A financing scheme that draws on funding from Western donors to help developing countries shift to cleaner power generation could be mirrored for heavy industries and other hard-to-abate sectors, Egypt’s climate champion said.
Extending a Just Energy Transition Partnership (JETP) structure to sectors including steel, aluminium, cement and fertilisers made sense because of new European Union rules that would otherwise penalise developing world exporters, U.N. Climate Change High-Level Champion Mahmoud Mohieldin said in an interview.
The rules, under the EU’s Carbon Border Adjustment Mechanism (CBAM), would have “serious implications” for countries exporting to Europe, said Mohieldin.
“I’m checking countries including mine, and we see the significance of those four sectors including fertilisers during the last couple of years, they constitute a very significant share of trade of exports actually to the EU.”
CBAM is the world’s first system for CO2 emissions tariffs and would be imposed from 2026 on imported iron and steel, aluminium, cement, electricity, fertilisers and hydrogen, in an effort to encourage greener production worldwide.
JETP deals support energy transitions in countries including South Africa and Indonesia with funding made up of equity investments, grants and concessionary loans from the Group of Seven (G7) wealthy Western nations, multilateral banks and private lenders.
The progress of JETP programmes and how to mobilise more climate finance will be a focus of the COP28 U.N. climate change summit in Dubai beginning on Nov. 30.
Germany and Chile plan to launch a club at COP28 to help developing nations invest in decarbonising steel, cement and other industries.
Mohieldin said exporters to the EU in hard-to-abate sectors could try to fight CBAM through the World Trade Organization, use carbon markets, or negotiate exemptions, but in the meantime there was a chance to use investment and technology to decarbonise.
“The encouraging part is that these sectors are resourceful, they can really partner with the JETP, so they have already their funds,” he said, citing the cement industry in Egypt as an example where “catalytic funding” could accelerate decarbonisation.

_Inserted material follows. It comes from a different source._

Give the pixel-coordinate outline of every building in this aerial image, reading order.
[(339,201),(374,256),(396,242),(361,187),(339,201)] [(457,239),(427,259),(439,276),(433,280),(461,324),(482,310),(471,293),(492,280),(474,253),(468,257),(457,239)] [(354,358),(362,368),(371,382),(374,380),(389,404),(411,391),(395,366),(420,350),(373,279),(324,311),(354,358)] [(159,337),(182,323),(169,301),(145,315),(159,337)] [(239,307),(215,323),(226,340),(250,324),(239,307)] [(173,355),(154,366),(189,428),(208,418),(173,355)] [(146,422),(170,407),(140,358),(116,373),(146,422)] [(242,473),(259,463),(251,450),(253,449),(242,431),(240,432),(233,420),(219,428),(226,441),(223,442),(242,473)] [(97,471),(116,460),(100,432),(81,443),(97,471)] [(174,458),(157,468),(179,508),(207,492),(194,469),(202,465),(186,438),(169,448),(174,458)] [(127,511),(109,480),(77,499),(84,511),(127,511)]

“I know that Egypt is looking at this. I know that many African countries are looking at this,” said Mohieldin, who was appointed after Egypt was nominated to host the 2022 U.N. climate change summit in Sharm el-Sheikh.
A breakthrough at last year’s summit was an agreement to create a fund to help poor countries hit by climate disasters, after years of resistance by wealthy nations. Recommendations for the “loss and damage” fund, including that it be hosted by the World Bank, will be put to governments at COP28.
Despite continuing tensions between likely contributors and beneficiaries of the fund, Mohieldin said he expected it could be up and running “months if not weeks” after the summit, with pledges of $500 million as start-up capital.
“It’s not an ambitious target, but it’s a realistic target,” Mohieldin said, citing an estimate that the cost of loss and damage already exceeds $150 billion annually.
Developing countries have proposed the fund unlocks at least $100 billion by 2030. European and U.S. officials have declined to say how much they will put in the fund, with some developed countries pushing for financing from a variety of sources including potential taxes on sectors like shipping or aviation.
Focusing on the cost of such last resort loss and damage funding could push people “back up the chain” to address past failures to adapt to climate change and mitigate greenhouse gas emissions, Mohieldin said.
“If we started to get the figures right on the loss and damage, in the reverse order people will pay more attention to adaptation, and if they realise more what they are spending on adaptation, they will be doing better on mitigation.”